Analog zum Anfang endet der Film mit Luftaufnahmen einer riesigen Versammlung nach dem Wahlsieg des linken Präsidenten Gabriel Boric. Ist der Weg von der Revolte zu einer Politikerrede wirklich so linear, wie Guzmán hier suggeriert? Zumindest kaschiert der Film an dieser Stelle Brüche in der Bewegung, die in Teilen auch eine anti-institutionelle war.

Als »Mi país imaginario« 2023 in die deutschen Kinos kommt, ist bereits der Fall eingetreten, den Damaris als ihr schlimmstes Szenario dargestellt hat: Eine eindeutige Mehrheit der Chilen*innen lehnt die neue Verfassung ab. Damit hinterlässt der Film ein bitteres Gefühl. Er macht die Veränderung überaus greifbar und spürbar. Doch die Revolution scheitert.
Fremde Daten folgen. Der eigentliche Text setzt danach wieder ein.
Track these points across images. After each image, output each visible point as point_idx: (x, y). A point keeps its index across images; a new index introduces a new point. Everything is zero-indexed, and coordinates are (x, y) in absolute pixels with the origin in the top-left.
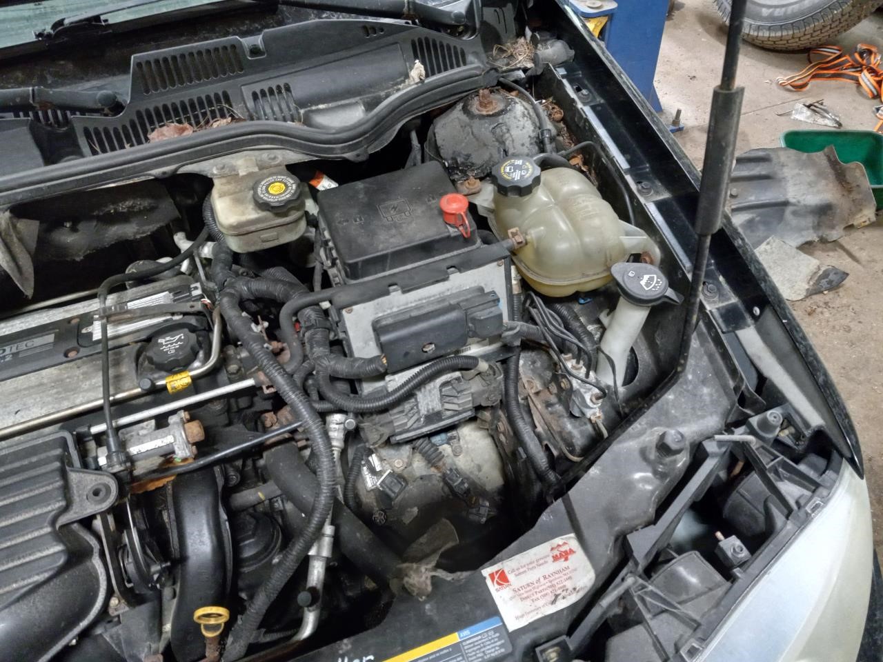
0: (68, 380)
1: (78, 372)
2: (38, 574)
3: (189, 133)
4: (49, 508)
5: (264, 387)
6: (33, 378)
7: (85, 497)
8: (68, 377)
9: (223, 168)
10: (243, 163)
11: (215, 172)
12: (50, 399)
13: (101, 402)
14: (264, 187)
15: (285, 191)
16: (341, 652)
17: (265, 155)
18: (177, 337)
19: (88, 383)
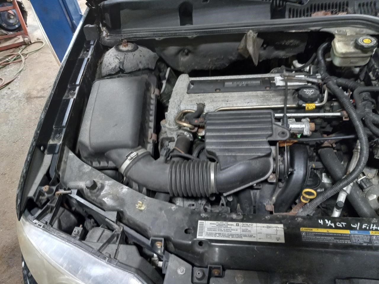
0: (267, 97)
1: (271, 94)
2: (261, 153)
3: (330, 16)
4: (267, 133)
5: (344, 118)
6: (254, 93)
7: (277, 134)
8: (267, 96)
9: (340, 31)
10: (349, 31)
11: (336, 32)
12: (260, 101)
13: (283, 106)
14: (361, 40)
15: (371, 43)
16: (372, 222)
17: (358, 30)
18: (311, 91)
19: (274, 99)
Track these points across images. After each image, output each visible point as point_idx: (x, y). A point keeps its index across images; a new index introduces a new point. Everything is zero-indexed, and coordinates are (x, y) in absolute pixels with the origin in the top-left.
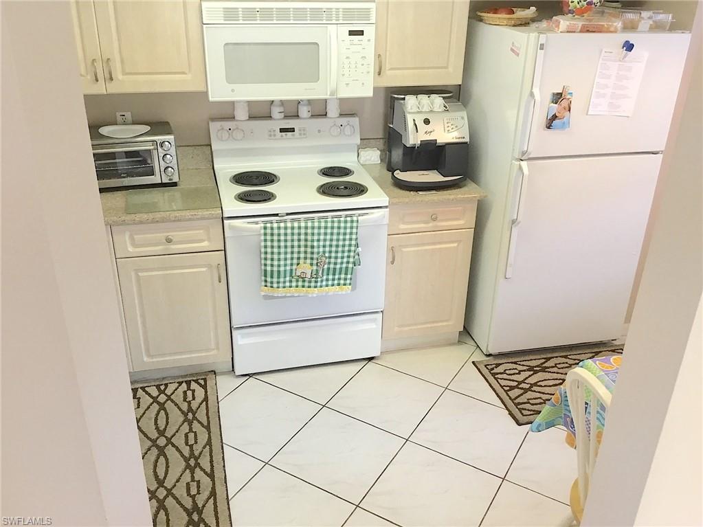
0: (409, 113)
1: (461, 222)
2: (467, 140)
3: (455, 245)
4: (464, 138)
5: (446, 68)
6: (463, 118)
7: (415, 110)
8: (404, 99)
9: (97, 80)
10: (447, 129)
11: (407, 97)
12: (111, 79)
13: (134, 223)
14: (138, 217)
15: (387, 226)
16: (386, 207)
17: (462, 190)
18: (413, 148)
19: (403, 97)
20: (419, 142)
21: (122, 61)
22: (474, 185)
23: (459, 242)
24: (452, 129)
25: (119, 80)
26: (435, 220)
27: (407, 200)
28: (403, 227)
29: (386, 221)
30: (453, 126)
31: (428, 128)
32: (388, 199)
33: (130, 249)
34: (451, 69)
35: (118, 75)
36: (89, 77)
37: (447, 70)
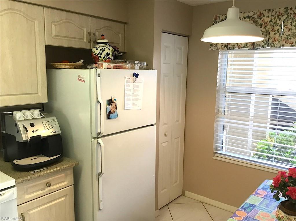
0: (19, 121)
1: (65, 183)
2: (60, 132)
3: (63, 199)
4: (57, 132)
5: (37, 93)
6: (54, 120)
7: (22, 119)
8: (12, 114)
10: (46, 128)
15: (16, 200)
16: (14, 186)
17: (63, 163)
18: (26, 142)
20: (30, 138)
22: (68, 159)
23: (65, 196)
24: (49, 127)
27: (29, 178)
28: (28, 197)
29: (15, 196)
30: (49, 126)
31: (34, 129)
32: (14, 180)
37: (37, 95)
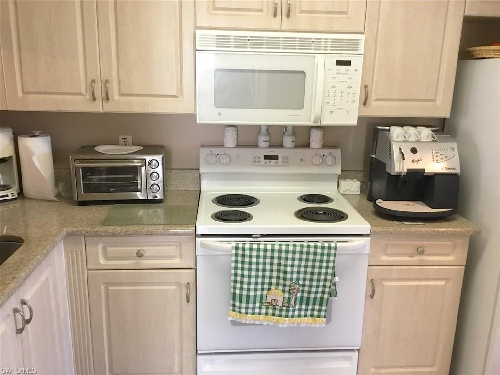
0: (395, 141)
1: (450, 258)
2: (458, 170)
3: (443, 283)
4: (454, 169)
5: (434, 101)
6: (453, 149)
7: (401, 139)
8: (389, 130)
9: (94, 99)
10: (435, 159)
11: (392, 128)
12: (108, 99)
13: (107, 235)
14: (111, 229)
15: (368, 255)
16: (367, 235)
17: (452, 223)
18: (398, 176)
19: (387, 128)
20: (406, 171)
21: (119, 83)
22: (464, 219)
23: (447, 279)
24: (442, 159)
25: (115, 100)
26: (421, 253)
27: (391, 229)
28: (385, 258)
29: (367, 250)
30: (442, 157)
31: (416, 156)
32: (370, 226)
33: (102, 261)
34: (438, 102)
35: (115, 96)
36: (88, 96)
37: (434, 103)
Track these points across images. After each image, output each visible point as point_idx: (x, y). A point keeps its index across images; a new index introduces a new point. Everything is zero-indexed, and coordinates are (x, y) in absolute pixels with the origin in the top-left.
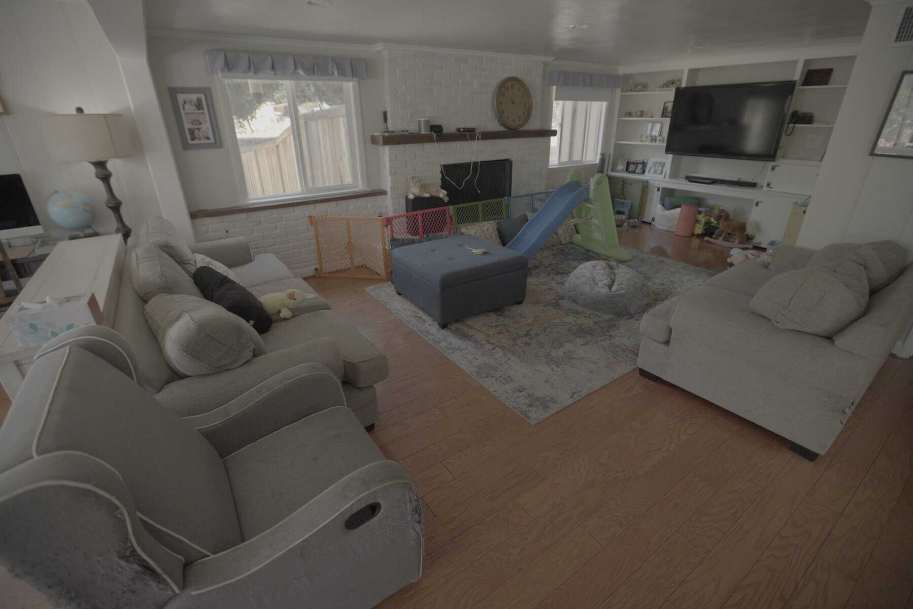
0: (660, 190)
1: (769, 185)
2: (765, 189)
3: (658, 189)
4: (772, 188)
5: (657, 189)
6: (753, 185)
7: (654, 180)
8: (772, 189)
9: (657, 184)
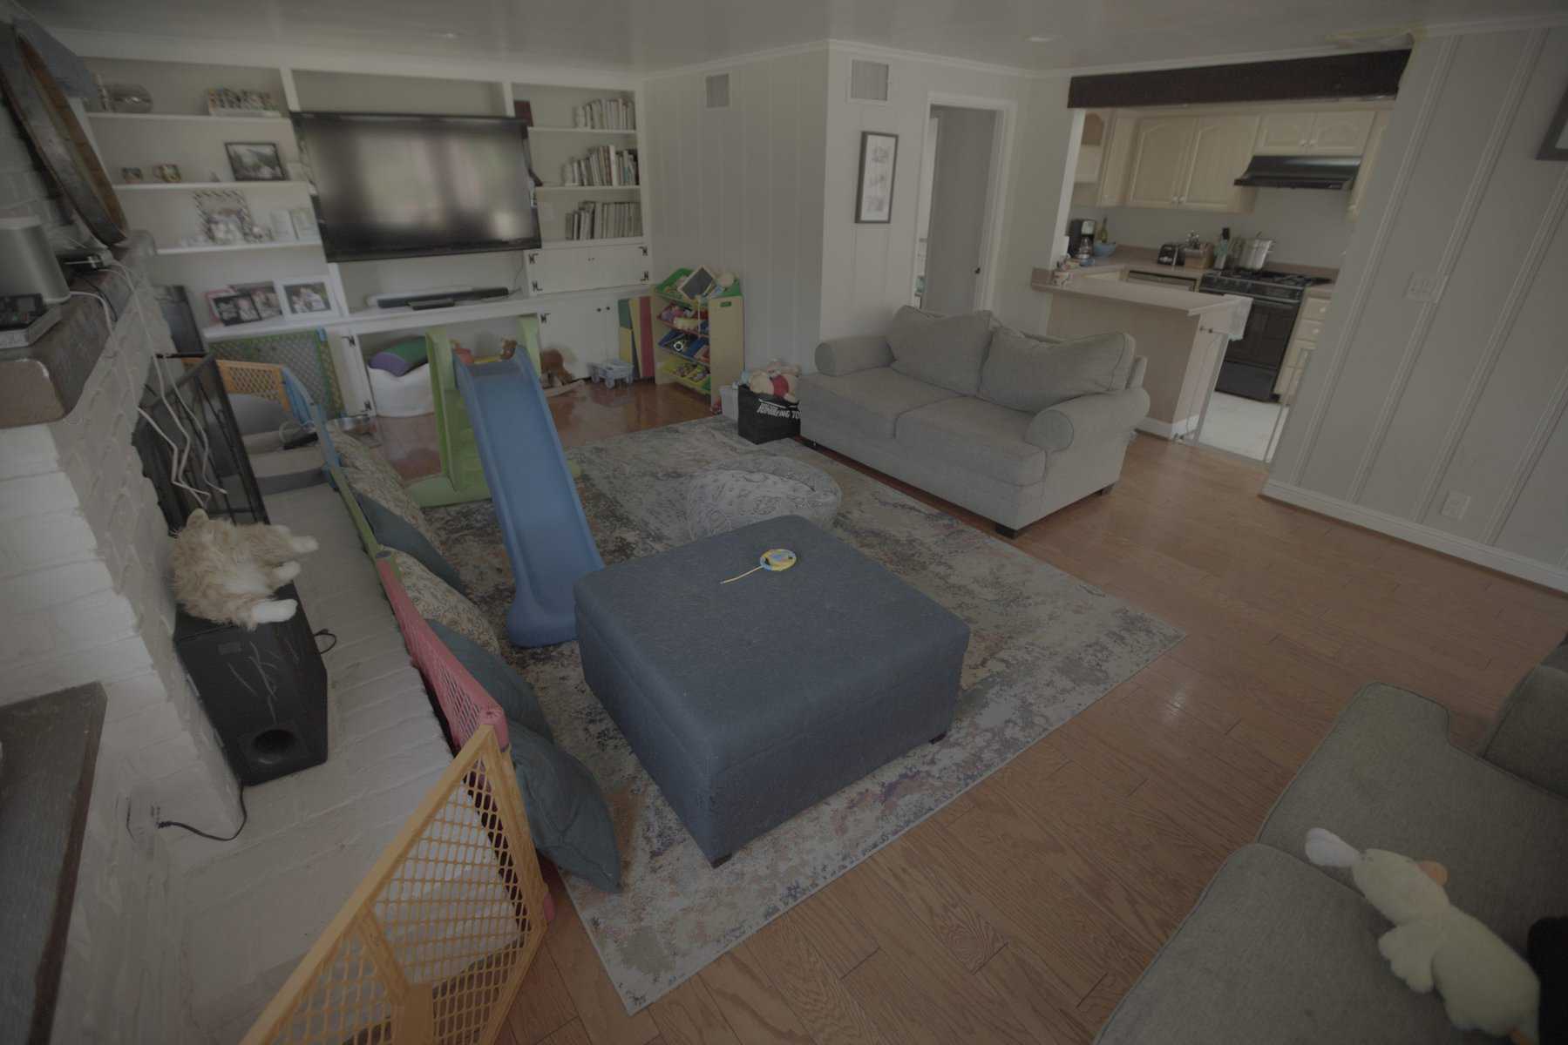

Inzwischen wird der nächste neue Verfassungsentwurf maßgeblich von den siegreichen rechten Parteien erarbeitet. Das Land aus Guzmáns Träumen bleibt vorerst ein Traum.

Patricio Guzmán: Mi país imaginario. Das Land meiner Träume. Chile, Frankreich 2022, Real Fiction Filmverleih. Als DVD unter My Imaginary Country erhältlich.